What you need to do: When you return the data, keep every line exactly as it is and leave out the pictures.

Stored items:
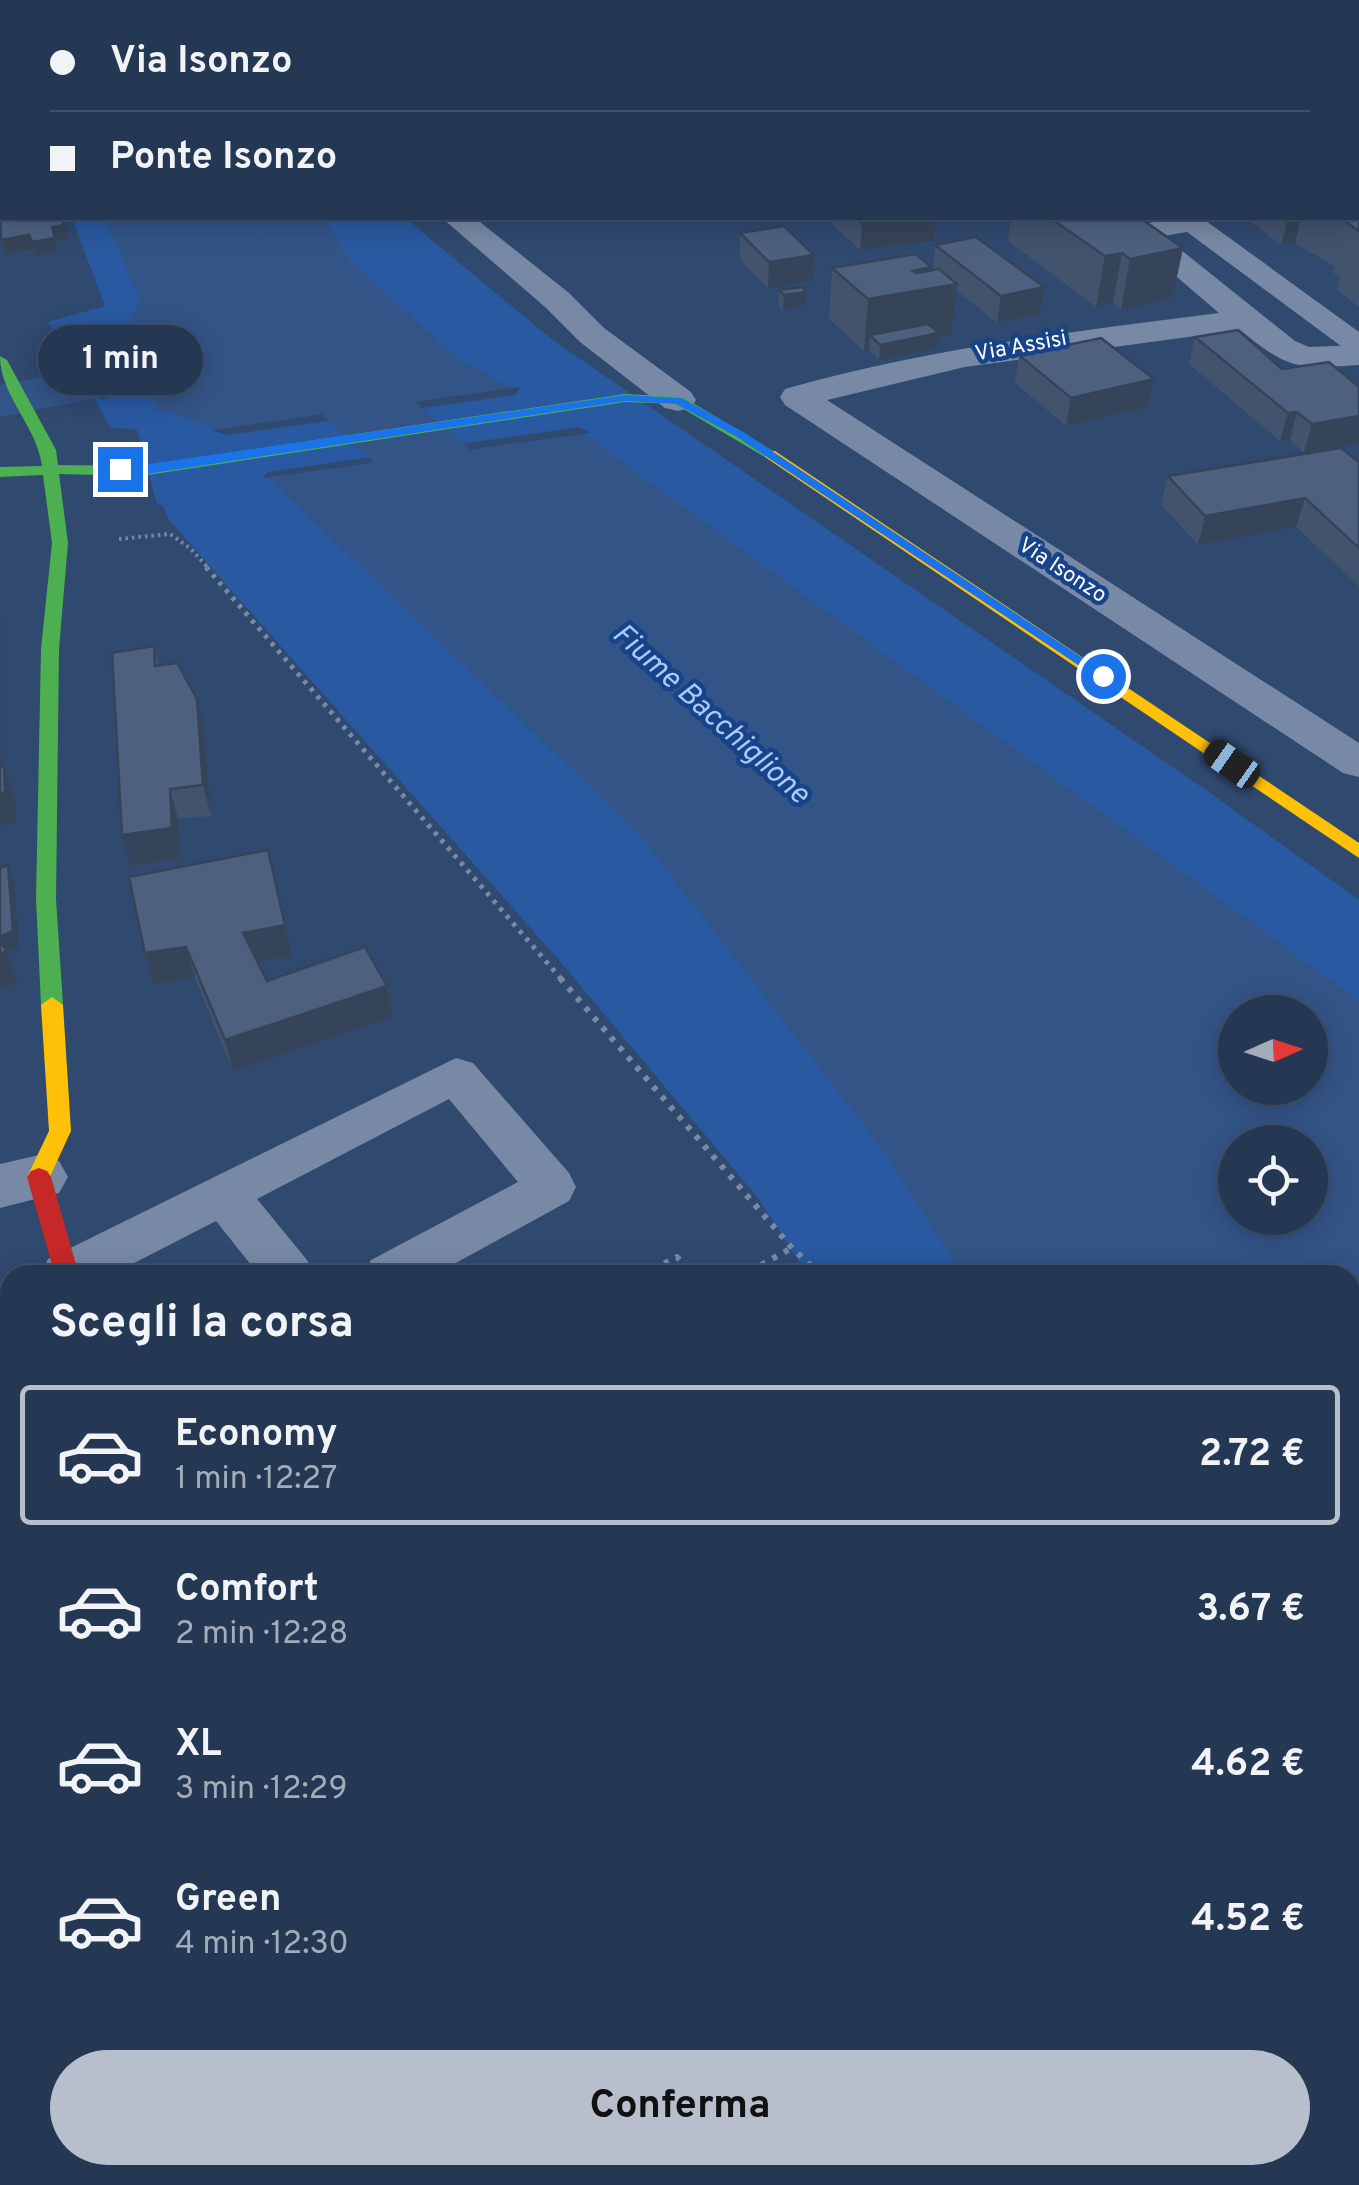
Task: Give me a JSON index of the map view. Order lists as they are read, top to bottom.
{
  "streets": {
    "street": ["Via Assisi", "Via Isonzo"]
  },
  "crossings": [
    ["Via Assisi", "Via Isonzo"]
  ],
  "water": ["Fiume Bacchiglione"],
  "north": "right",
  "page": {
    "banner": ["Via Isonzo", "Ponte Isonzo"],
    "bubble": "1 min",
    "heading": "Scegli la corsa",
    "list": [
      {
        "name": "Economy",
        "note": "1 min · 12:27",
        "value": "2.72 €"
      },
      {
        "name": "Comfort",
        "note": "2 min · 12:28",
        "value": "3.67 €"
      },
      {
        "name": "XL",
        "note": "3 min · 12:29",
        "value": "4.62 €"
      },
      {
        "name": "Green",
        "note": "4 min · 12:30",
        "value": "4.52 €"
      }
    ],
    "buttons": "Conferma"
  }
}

Response to the task:
Task: Give me a JSON index of the map view. Order lists as they are read, top to bottom.
{
  "streets": {
    "street": ["Via Assisi", "Via Isonzo"]
  },
  "crossings": [
    ["Via Assisi", "Via Isonzo"]
  ],
  "water": ["Fiume Bacchiglione"],
  "north": "right",
  "page": {
    "banner": ["Via Isonzo", "Ponte Isonzo"],
    "bubble": "1 min",
    "heading": "Scegli la corsa",
    "list": [
      {
        "name": "Economy",
        "note": "1 min · 12:27",
        "value": "2.72 €"
      },
      {
        "name": "Comfort",
        "note": "2 min · 12:28",
        "value": "3.67 €"
      },
      {
        "name": "XL",
        "note": "3 min · 12:29",
        "value": "4.62 €"
      },
      {
        "name": "Green",
        "note": "4 min · 12:30",
        "value": "4.52 €"
      }
    ],
    "buttons": "Conferma"
  }
}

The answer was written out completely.